Closures of vital infrastructure such as ports, roads, and railroads, as well as power outages, will impact the restart of chemical facilities and could exacerbate already tight markets. Currently, roughly 39% of US PVC capacity, 9% of US polypropylene capacity, and 18% of US polyethylene production is believed to be offline. While we have yet to hear from all potentially impacted companies, the several that have reported thus far did not experience significant damage from the storm.
In the investment grade chemicals sector, Dow Chemical Company (Baa2/BBB) and Westlake Chemical Corp. (Baa2/BBB) pre-emptively shut their polyethylene and PVC facilities in Louisiana ahead of the storm, while Nutrien (Baa2/BBB) and CF Industries (Ba1/BBB-) shut their nitrogen facilities in the area.
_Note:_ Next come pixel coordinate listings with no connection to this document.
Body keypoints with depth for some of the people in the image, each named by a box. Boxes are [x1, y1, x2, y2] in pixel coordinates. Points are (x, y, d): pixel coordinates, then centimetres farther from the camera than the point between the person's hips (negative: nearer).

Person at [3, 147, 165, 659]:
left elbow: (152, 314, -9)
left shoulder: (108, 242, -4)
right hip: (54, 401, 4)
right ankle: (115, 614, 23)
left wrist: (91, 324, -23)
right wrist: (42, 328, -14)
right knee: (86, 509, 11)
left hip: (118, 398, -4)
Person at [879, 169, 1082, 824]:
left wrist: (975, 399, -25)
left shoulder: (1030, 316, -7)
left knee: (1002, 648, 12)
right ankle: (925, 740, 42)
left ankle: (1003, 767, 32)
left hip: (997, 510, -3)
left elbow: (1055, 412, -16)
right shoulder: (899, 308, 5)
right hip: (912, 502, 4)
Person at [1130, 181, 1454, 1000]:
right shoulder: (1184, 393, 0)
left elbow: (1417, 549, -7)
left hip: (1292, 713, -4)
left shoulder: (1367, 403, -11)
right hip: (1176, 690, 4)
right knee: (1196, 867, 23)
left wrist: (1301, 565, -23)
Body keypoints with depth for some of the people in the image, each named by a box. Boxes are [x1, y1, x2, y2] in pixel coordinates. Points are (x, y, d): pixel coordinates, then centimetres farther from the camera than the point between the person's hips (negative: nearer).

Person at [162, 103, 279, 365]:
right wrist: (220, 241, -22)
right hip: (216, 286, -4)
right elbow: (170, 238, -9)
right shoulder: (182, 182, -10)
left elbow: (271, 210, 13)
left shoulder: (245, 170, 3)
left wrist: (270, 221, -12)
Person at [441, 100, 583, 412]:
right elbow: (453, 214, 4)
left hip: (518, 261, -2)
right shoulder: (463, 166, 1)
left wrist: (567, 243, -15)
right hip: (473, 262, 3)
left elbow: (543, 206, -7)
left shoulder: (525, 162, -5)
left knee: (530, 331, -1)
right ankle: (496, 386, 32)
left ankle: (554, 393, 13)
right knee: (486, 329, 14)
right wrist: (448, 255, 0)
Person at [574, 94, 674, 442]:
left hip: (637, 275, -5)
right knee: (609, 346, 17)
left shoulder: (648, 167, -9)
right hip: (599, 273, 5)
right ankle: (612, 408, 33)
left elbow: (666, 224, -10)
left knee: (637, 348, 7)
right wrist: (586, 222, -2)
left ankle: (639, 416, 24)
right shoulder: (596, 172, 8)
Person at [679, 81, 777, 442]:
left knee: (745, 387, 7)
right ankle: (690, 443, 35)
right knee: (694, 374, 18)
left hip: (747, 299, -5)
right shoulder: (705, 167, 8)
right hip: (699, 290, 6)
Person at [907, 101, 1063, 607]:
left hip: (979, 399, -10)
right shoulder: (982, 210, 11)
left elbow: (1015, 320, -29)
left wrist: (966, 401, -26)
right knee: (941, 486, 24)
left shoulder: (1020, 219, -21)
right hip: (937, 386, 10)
We acknowledge that we could see some lost production that may impact the sector’s Q3 financial results. However, overall, we expect the additional supply pressure to lead to higher prices, which should be a meaningful offset to the temporary loss of production. This will likely provide a net benefit, in varying degrees, to Chevron Phillips Chemical (A2/A-), LyondellBasell Industries (Baa2/BBB), Huntsman Corporation (Baa3/BB+), Dow, Westlake, Nutrien, and CF Industries.